Of the thousands of readers who submitted NCAA tournament picks on the New York Times online site, I am currently ranked 8928th. This is a tremendous improvement over yesterday, when I was ranked around 15,000th.
Considering that I've never filled out a bracket before, 8928th is not too shabby. It's hard to believe, but apparently there are thousands of people out there even worse at picking college basketball tournament winners than I am. In making my picks, I employed the English Alma Mater Method: if one of my English department colleagues graduated from a contending institution, I picked that team to win. Marquette, Louisville, Temple, and Ohio University let me down really early, but my Purdue colleague is still in the game--and let's not forget that I earned my M.A. from the University of Kentucky.
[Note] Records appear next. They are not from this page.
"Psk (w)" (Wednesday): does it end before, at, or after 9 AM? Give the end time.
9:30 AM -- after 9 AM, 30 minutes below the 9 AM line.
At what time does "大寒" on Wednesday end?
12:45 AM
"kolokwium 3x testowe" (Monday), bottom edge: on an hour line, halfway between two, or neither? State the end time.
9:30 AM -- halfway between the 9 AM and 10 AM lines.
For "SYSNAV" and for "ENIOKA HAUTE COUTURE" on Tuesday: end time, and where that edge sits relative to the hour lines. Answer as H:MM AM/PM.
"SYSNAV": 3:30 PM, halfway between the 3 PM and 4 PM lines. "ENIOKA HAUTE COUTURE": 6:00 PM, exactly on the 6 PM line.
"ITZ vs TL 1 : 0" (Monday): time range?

Of course I was a UK student for two and a half years without ever attending a basketball game, nor have I actually watched any of this year's games, although we do listen to the Ohio State games on the radio, which, for me, is similar to not listening at all. Basketball on the radio sounds like what you'd get if you locked an infinite number of monkeys in a room with an infinite number of basketballs, microphones, and buzzers.
No, I don't care about basketball games as games; I care about whether the final score will lift me above 8928th place. The Times has promised an iPad to whoever comes out on top. They don't say what sort of prize they've reserved for 8928th.
2 comments:
Boiler up! Yippee. So--you've got a chance. A kid whose been 100% right so far chose Purdue as the winner. Unfortunately...he based that on pure sentimentality (his bro's schools) whereas everything else was picked according to mathematical probability...
Update: As of this morning, I've moved up to 1261st place. How can this be? How can so many thousands of people be worse at picking winning basketball teams than I am?